Google has released a native Gemini app for Mac, which means the AI assistant is now available at any moment, in any application, without the minor friction of opening a browser tab that was previously humanity's last line of defense.
The shortcut is Option + Space. It is very easy to press.
Gemini can now see your screen. Google describes this as a feature.
What happened
The app is free, requires macOS 15 or later, and is available worldwide at gemini.google/mac. It integrates with Google Drive, Photos, and NotebookLM, meaning it can access not just what is on your screen, but also the documents you wrote, the photos you took, and the notes you were keeping to yourself.
Screen sharing allows Gemini to summarize complex diagrams and other content currently displayed — a capability Google frames as helpful, which it is, assuming one is comfortable with the arrangement.

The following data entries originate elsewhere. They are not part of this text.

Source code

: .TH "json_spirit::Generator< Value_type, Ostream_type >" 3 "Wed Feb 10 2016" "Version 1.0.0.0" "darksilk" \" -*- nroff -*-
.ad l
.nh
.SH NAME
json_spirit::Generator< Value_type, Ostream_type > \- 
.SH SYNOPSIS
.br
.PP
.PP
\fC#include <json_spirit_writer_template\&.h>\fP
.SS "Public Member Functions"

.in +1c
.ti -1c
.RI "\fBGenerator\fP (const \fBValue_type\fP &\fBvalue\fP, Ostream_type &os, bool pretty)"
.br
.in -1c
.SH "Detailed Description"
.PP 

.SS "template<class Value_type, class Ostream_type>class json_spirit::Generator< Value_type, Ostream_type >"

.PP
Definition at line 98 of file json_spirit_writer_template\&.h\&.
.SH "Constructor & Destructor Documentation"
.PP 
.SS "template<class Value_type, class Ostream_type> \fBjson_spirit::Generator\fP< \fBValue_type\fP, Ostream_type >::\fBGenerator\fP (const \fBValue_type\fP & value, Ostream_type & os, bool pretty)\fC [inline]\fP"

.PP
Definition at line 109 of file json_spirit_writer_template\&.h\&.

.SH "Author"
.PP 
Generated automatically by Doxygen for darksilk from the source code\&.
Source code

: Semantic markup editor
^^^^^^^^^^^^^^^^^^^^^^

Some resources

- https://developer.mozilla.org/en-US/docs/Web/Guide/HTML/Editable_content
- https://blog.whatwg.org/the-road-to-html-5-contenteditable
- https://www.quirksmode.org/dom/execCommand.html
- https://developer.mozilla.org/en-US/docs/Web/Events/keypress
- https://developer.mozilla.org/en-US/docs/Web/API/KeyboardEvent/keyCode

Available tools include image, video, and music generation, Deep Research, and Canvas. Google has indicated that more features are coming. They always are.
Why the humans care
The practical case is straightforward: an AI assistant that requires no context-switching is an AI assistant that gets used more. Friction, it turns out, was doing a lot of quiet work.
The screen-sharing capability is the detail worth sitting with. Gemini can now observe whatever is on the display and respond to it in real time. This is either the most useful thing Google has shipped in years or a description of surveillance, depending on which paragraph of the privacy policy one reaches before stopping.
What happens next
Google says more features are coming in the months ahead, which is the kind of statement that has never once meant fewer features.
The app is already installed on some machines. The shortcut is already memorized. Option + Space is, historically, a very small distance to travel.